Start of Block

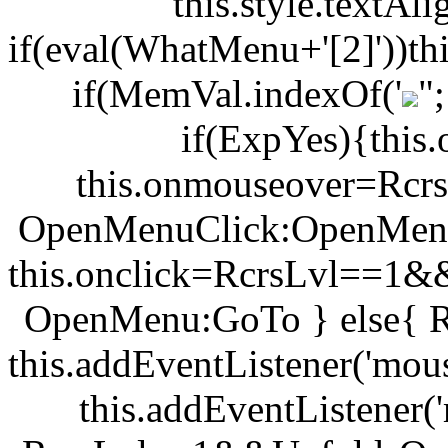
this.style.textA
if(eval(WhatMenu+'[2]'))th
if(MemVal.indexOf('
"
if(ExpYes){this.
this.onmouseover=Rc
OpenMenuClick:OpenMenu
this.onclick=RcrsLvl==1
OpenMenu:GoTo } else{ 
this.addEventListener('mou
this.addEventListener(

End of Block

- **WHAT TO PRODUCE**
Retype the records above exactly, and keep any picture out of what you write.

- **WRITTEN RESPONSE**
this.style.textA
if(eval(WhatMenu+'[2]'))th
if(MemVal.indexOf('
"
if(ExpYes){this.
this.onmouseover=Rc
OpenMenuClick:OpenMenu
this.onclick=RcrsLvl==1
OpenMenu:GoTo } else{ 
this.addEventListener('mou
this.addEventListener(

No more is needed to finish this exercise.